Simon Edvinsson, No. 2 in the final ranking of International skaters, said he prefers watching tape of seven-time Norris Trophy-winning defenseman and four-time Stanley Cup champion Nicklas Lidstrom of the Detroit Red Wings, who is retired.
“He’s a legend here in Sweden,” Edvinsson said. “He’s a terrific guy. He’s an easy player that gives a great effort; I think that’s what every defender wants to achieve. Being there for the team, to be strong, aggressive, and in 1-on-1 situations be harder to play against. That’s what I like about him. And when he played, he was a leader. That’s the goal.”
Edvinsson (6-4, 198) had one assist and averaged 5:48 of ice time in 10 games with Frolunda in the Swedish Hockey League and scored six points (one goal, five assists) in Sweden’s junior league.
Michigan center Kent Johnson (6-1, 167), No. 3 in the final ranking of North American skaters, scored 27 points (nine goals, 18 assists) in 26 games and was first among all first-time NHL draft-eligible NCAA players in assists and points.
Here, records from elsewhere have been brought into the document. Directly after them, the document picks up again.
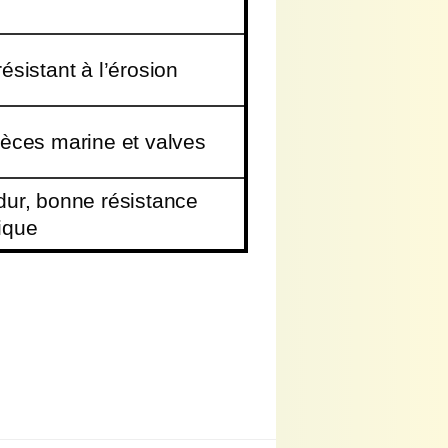
ésistant à l’érosion
ièces marine et valves
dur, bonne résistance
ique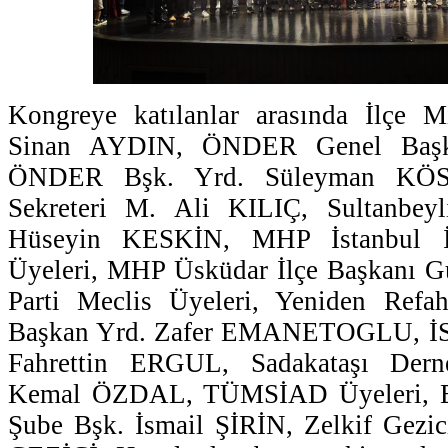
Kongreye katılanlar arasında İlçe 
Sinan AYDIN, ÖNDER Genel Baş
ÖNDER Bşk. Yrd. Süleyman KÖ
Sekreteri M. Ali KILIÇ, Sultanbeyl
Hüseyin KESKİN, MHP İstanbul İ
Üyeleri, MHP Üsküdar İlçe Başkanı
Parti Meclis Üyeleri, Yeniden Refah 
Başkan Yrd. Zafer EMANETOGLU, İS
Fahrettin ERGUL, Sadakataşı Dern
Kemal ÖZDAL, TÜMSİAD Üyeleri, En
Şube Bşk. İsmail ŞİRİN, Zelkif Gezic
He said he enjoys watching Chicago Blackhawks right wing Patrick Kane and Vancouver Canucks center Elias Pettersson.
“Both those guys are really smart players and there’s just little subtle plays,” Johnson said. “Kane’s really good at delaying when he enters the zone, stopping up and kind of pulling defensemen to him and then finding a late guy or open guys. I love watching both of them on the power play, especially Pettersson.”
Luke Hughes (6-2, 184), a left-handed defenseman, scored 34 points (six goals, 28 assists) in 38 games for the USA Hockey National Team Development Program Under-18 team. The younger brother of Vancouver Canucks defenseman Quinn Hughes and New Jersey Devils forward Jack Hughes is No. 4 in the final ranking of North American skaters.
“I have two comparable players,” Hughes said. “Miro Heiskanen (Dallas Stars) for the way he skates and his size and how he uses his stick to his advantage. The other one is Shea Theodore (Vegas Golden Knights) for how deceptive he is on the blue line. Both can play the left side and the right side, so those are two guys that I kind of compare to or like to watch.”